- THE RECORDS -
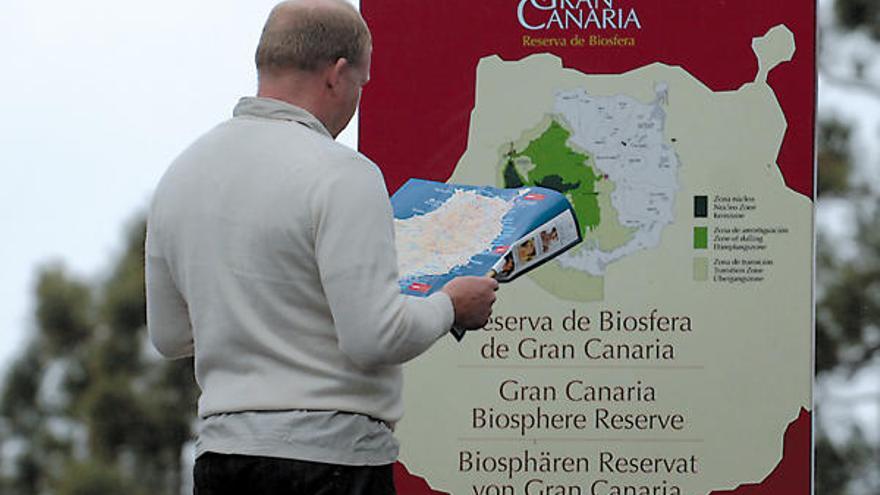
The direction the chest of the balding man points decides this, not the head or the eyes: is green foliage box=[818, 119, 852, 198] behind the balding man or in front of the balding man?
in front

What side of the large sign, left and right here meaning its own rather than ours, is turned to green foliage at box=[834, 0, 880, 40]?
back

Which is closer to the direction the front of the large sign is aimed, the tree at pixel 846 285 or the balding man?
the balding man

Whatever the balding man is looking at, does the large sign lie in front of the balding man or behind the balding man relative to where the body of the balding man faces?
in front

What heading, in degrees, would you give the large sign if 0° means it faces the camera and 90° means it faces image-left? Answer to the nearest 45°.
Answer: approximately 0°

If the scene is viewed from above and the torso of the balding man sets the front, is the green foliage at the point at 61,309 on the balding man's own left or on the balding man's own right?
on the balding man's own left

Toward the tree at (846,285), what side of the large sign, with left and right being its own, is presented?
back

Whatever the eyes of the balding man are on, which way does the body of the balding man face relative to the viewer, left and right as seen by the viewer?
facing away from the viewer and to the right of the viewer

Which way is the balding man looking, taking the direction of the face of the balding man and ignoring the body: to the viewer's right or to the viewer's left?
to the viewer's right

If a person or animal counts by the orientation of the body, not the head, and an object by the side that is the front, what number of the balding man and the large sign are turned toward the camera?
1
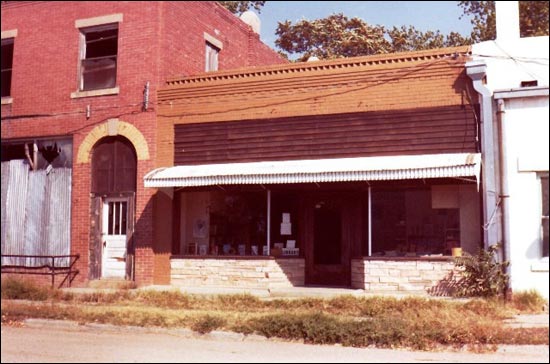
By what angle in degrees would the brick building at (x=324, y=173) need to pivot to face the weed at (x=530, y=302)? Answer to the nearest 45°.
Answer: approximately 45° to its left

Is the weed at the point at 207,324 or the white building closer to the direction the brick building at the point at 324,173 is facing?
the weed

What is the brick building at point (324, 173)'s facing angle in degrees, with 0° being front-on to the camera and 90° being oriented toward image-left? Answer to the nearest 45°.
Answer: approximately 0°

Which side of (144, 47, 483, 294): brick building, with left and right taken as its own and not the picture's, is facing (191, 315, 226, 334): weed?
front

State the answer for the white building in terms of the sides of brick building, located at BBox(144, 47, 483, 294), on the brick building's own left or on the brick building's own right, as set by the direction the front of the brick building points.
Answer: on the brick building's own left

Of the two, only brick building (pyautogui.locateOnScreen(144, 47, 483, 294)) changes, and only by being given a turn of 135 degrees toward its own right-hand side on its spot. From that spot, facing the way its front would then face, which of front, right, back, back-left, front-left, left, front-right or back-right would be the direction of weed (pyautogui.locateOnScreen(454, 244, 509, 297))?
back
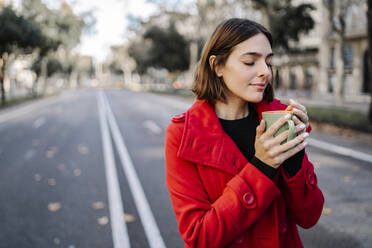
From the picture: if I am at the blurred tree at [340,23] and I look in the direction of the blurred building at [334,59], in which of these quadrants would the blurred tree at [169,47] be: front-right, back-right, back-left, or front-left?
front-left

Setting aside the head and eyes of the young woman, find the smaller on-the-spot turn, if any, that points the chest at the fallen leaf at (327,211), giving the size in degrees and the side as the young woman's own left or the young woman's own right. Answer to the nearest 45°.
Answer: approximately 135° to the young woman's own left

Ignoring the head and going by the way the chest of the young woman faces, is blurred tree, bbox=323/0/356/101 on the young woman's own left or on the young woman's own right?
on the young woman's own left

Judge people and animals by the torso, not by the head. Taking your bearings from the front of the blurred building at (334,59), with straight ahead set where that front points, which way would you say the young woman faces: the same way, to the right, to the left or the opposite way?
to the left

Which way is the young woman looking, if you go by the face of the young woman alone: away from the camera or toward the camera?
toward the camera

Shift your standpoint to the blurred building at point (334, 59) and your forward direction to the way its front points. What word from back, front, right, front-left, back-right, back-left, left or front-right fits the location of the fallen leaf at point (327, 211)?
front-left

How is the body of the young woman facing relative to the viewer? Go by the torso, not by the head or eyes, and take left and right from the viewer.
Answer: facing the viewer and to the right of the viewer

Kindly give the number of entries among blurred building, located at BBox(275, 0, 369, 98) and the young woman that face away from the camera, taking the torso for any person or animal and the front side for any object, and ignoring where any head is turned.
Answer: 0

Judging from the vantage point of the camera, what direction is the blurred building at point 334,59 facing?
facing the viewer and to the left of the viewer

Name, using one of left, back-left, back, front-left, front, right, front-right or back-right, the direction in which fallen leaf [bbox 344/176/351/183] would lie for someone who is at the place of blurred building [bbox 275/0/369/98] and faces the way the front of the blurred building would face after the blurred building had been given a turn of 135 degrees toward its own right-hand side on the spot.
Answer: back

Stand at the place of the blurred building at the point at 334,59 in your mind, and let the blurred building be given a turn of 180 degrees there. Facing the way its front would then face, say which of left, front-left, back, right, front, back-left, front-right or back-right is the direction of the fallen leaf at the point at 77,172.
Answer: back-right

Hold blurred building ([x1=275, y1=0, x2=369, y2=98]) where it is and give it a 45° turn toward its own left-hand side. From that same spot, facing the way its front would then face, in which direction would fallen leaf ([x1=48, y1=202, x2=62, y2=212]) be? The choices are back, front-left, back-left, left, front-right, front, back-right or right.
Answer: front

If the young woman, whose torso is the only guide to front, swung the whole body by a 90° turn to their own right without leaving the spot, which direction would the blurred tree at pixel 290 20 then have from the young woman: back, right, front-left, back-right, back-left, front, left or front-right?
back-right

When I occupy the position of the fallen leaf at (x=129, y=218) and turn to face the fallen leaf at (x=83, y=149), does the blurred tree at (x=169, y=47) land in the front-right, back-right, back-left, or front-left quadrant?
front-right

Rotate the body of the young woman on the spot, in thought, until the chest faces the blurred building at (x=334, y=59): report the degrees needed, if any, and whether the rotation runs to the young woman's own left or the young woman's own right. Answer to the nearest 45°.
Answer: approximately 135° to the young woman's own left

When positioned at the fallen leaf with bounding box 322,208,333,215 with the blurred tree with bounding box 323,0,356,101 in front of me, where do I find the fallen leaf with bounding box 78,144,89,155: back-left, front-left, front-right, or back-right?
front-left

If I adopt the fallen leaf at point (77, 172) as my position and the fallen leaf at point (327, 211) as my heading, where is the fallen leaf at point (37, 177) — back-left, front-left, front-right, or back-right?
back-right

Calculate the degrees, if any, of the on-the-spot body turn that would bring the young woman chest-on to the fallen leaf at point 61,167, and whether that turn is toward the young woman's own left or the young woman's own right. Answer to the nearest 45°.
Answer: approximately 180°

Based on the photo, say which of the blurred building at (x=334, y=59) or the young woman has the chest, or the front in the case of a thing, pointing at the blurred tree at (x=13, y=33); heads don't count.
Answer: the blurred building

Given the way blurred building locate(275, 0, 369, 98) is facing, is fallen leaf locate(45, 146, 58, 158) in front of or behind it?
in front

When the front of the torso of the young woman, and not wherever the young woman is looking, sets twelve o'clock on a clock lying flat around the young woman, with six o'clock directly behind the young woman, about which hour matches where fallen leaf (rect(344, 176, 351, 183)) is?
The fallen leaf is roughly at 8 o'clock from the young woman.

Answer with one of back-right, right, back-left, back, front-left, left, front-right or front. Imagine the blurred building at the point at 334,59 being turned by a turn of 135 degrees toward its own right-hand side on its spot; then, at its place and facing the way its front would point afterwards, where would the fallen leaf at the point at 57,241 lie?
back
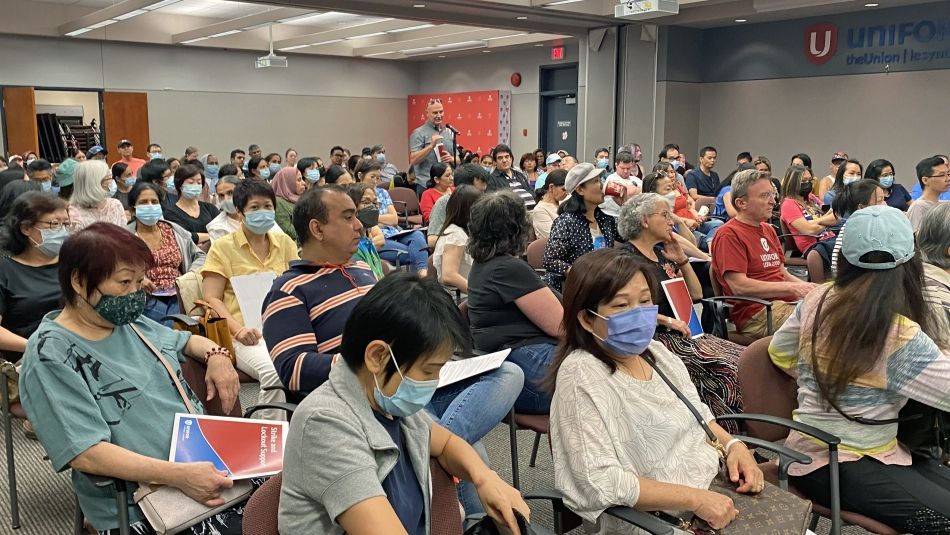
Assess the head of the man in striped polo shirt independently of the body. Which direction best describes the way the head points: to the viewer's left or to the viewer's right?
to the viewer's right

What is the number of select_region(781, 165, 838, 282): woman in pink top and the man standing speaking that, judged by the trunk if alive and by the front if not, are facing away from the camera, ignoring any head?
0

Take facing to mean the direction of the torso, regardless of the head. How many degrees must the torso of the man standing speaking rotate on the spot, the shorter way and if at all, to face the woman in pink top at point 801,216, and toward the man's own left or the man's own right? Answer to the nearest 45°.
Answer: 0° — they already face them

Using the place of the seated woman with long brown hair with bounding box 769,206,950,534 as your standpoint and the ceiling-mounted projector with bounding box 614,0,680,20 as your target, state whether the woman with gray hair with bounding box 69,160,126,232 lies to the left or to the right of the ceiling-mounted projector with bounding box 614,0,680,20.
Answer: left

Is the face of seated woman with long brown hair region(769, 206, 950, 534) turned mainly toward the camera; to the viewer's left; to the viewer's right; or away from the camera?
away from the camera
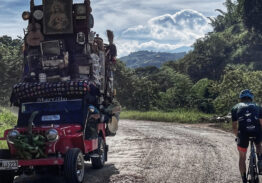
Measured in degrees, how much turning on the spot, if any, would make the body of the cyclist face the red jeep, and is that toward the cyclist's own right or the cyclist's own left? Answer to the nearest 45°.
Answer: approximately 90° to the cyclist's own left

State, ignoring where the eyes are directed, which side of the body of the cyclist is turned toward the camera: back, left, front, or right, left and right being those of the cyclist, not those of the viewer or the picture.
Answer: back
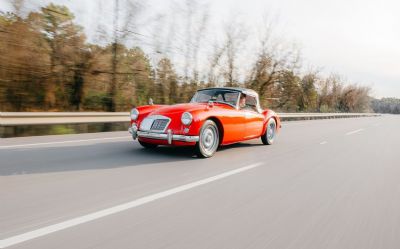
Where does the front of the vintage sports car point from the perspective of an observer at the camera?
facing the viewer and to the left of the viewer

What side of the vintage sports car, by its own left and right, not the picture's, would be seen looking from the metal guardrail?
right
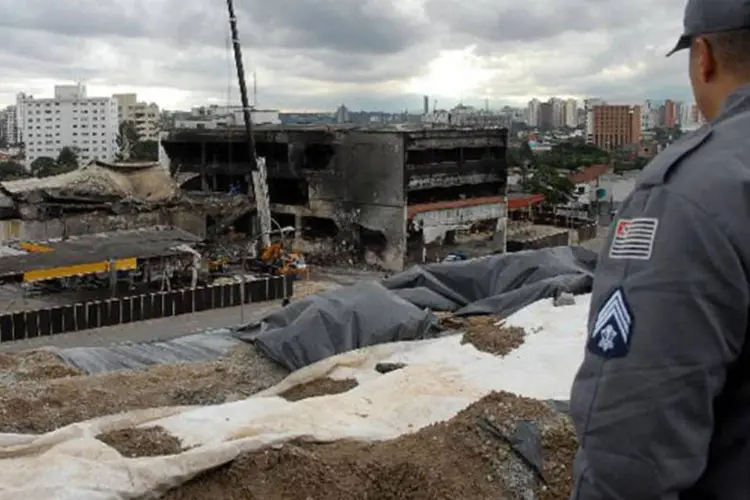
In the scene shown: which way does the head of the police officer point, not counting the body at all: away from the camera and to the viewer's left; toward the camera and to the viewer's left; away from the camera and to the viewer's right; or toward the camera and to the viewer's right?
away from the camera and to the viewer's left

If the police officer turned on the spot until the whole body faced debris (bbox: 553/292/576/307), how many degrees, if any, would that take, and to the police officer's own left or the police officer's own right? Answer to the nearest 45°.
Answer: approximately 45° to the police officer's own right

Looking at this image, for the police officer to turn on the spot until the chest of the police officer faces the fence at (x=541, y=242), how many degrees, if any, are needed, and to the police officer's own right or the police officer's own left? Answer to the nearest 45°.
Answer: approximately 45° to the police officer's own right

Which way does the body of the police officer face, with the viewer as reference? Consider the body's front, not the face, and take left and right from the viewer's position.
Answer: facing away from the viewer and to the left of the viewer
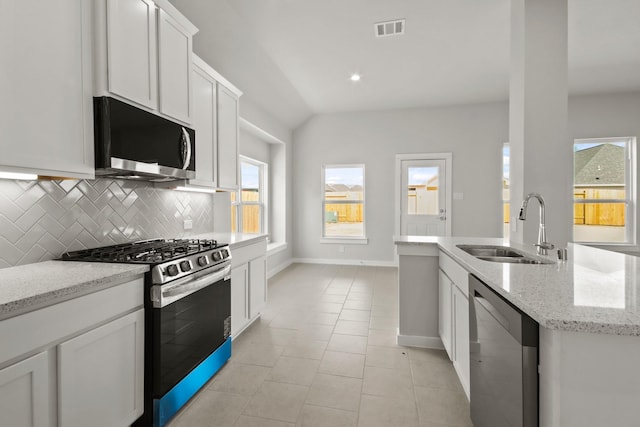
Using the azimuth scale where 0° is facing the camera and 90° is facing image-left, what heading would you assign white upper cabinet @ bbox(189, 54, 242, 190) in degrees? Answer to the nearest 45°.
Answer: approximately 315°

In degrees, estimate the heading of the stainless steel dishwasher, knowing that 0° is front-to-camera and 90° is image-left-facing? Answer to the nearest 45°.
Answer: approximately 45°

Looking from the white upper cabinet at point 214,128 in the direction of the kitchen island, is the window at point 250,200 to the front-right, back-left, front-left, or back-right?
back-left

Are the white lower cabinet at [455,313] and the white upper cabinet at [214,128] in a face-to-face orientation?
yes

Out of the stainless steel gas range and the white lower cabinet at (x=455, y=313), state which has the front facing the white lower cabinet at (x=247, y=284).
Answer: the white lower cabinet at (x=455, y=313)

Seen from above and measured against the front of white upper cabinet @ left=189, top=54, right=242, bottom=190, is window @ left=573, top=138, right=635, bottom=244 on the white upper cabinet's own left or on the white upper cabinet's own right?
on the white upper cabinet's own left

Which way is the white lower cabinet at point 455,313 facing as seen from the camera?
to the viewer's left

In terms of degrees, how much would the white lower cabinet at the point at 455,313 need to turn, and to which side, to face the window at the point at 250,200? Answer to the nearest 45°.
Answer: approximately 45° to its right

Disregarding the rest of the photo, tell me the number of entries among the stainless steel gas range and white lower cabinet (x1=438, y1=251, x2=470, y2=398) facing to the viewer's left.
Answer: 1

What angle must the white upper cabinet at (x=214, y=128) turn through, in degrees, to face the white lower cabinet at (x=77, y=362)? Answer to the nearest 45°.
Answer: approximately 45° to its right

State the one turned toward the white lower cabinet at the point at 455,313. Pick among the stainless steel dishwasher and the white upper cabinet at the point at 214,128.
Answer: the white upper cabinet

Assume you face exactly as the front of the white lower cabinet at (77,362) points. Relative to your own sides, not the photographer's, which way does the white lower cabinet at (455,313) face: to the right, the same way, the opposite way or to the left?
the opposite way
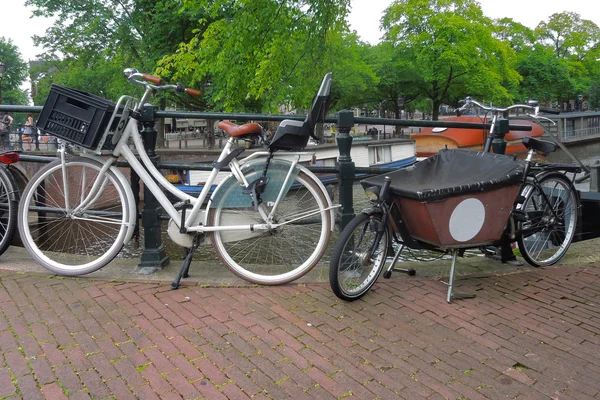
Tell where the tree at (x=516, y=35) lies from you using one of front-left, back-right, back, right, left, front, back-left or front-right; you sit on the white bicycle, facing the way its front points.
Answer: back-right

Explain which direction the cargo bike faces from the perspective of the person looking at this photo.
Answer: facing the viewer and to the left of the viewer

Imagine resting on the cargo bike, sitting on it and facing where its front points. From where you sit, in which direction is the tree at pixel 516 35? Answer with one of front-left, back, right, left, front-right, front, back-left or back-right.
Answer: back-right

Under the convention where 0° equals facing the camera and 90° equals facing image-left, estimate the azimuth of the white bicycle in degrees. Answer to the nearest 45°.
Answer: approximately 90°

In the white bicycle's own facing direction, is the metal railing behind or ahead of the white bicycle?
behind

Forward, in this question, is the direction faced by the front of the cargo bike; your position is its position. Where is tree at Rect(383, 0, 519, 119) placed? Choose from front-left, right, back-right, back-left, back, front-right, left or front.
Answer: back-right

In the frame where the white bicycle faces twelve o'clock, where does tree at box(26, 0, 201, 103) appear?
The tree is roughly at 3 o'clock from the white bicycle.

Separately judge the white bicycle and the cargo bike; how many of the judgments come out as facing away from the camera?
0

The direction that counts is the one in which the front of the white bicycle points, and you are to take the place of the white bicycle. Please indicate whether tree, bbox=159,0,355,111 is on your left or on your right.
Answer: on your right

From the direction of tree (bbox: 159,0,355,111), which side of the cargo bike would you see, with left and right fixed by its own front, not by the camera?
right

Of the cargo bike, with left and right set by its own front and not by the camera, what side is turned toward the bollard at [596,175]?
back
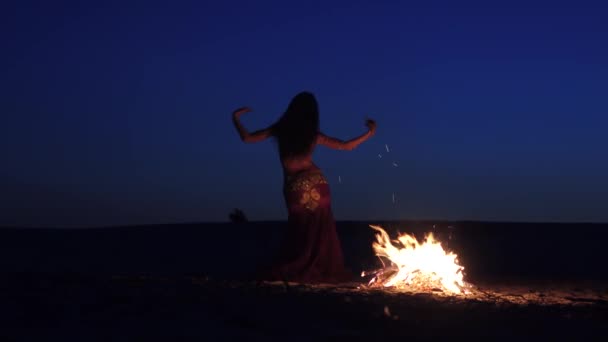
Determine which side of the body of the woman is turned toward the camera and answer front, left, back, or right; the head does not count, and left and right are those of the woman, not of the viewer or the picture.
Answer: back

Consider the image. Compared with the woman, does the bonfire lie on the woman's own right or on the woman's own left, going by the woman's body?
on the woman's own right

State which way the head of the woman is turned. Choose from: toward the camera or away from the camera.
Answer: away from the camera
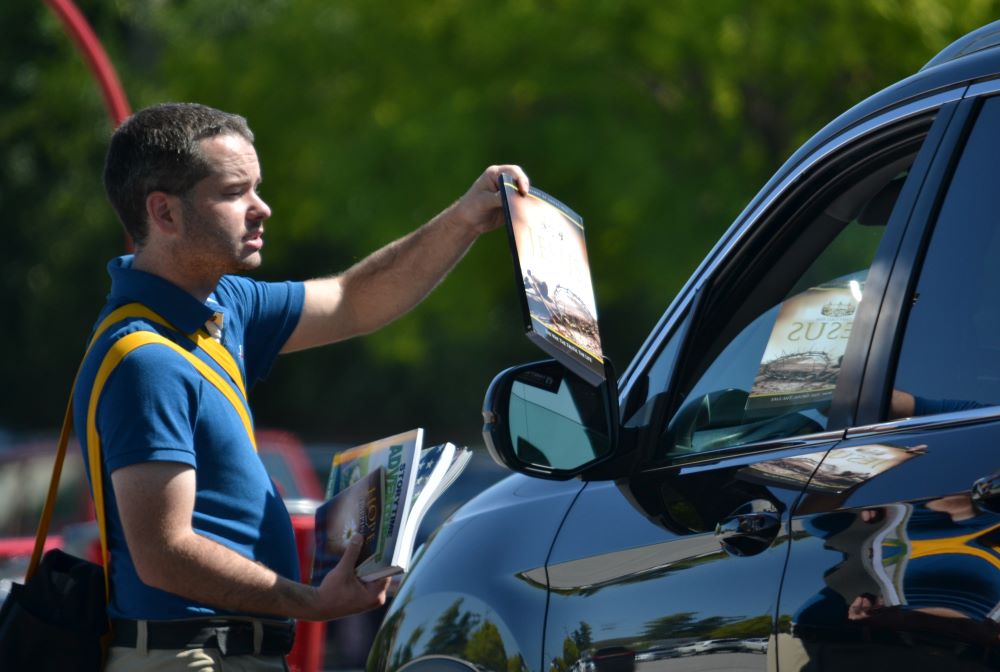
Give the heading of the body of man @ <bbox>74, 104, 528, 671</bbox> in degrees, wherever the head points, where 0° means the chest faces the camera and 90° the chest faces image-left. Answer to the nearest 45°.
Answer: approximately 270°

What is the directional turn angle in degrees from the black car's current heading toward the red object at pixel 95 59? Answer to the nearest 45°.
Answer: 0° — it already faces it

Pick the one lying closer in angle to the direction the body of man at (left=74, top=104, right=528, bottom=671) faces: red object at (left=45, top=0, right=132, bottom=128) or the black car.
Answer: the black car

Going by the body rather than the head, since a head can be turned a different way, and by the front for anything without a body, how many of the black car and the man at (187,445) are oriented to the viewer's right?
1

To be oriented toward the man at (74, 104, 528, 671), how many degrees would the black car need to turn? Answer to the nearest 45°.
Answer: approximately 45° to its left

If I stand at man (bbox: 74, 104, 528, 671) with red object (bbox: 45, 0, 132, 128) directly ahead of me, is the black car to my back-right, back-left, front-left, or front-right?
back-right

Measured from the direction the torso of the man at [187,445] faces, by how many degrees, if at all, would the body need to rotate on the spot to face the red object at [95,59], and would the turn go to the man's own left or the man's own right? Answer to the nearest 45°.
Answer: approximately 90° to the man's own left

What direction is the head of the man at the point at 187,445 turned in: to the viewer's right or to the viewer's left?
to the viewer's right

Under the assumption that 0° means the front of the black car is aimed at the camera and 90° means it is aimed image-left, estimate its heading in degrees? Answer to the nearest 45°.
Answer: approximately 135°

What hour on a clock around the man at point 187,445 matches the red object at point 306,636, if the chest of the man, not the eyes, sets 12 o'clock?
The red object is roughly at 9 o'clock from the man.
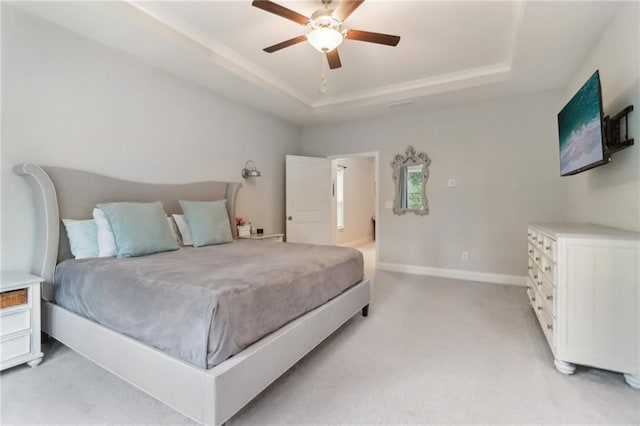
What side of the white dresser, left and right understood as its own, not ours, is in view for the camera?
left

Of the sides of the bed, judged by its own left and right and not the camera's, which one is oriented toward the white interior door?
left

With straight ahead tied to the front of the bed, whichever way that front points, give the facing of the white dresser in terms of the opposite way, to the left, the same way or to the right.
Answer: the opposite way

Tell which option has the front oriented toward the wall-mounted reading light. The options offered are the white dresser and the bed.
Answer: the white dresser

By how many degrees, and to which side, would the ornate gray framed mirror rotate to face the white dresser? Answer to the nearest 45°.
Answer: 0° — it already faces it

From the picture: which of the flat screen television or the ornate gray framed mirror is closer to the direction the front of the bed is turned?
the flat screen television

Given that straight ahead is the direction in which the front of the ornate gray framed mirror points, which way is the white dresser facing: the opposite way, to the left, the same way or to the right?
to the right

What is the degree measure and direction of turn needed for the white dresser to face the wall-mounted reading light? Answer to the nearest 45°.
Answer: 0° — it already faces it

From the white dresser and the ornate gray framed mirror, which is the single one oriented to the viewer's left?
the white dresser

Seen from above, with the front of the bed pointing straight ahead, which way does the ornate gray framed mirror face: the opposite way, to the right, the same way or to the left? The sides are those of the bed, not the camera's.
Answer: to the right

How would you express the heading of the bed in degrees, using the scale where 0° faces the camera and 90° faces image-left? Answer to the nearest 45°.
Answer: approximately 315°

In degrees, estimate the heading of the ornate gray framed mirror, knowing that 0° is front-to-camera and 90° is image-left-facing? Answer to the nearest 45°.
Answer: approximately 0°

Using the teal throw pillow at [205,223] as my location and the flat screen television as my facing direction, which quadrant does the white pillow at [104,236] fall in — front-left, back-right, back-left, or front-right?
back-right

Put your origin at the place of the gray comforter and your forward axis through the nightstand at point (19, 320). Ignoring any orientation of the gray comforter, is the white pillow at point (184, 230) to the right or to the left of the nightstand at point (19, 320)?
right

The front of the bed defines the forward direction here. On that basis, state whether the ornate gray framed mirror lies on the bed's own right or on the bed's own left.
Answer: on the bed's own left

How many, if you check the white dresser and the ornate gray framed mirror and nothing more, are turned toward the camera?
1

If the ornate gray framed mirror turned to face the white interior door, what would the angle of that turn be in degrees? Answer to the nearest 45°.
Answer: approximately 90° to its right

- ABOUT THIS TASK -
Reproduce verbatim the stretch of the data from the line containing "What direction is the head" through the line containing "Answer: the white dresser", both lines included. Omit the pictures from the output.

- YOUR SOLUTION -
What direction is the head of the man at the point at 187,445 turned in: to the viewer's right or to the viewer's left?
to the viewer's right

Under the assumption that 0° means the front of the black car is aimed at the camera and 90° means it is aimed image-left, estimate its heading in degrees? Answer to the nearest 45°.
Answer: approximately 135°

What hour on a clock around the man at point 187,445 matches the red object at point 306,636, if the chest of the man, not the eyes, sets 12 o'clock?
The red object is roughly at 9 o'clock from the man.
What side of the white dresser, left and right understood as its own, not ours, is in view for the camera?
left

Of the sides of the bed, judged by its own left and right and not the camera's, which one is oriented toward the white interior door?
left

With straight ahead tied to the front of the bed, whichever way that front points, give the facing of the white dresser in terms of the opposite way, to the left, the same way or to the right.
Answer: the opposite way

Tell which option has the front oriented toward the wall-mounted reading light. The options offered are the white dresser and the bed.
Answer: the white dresser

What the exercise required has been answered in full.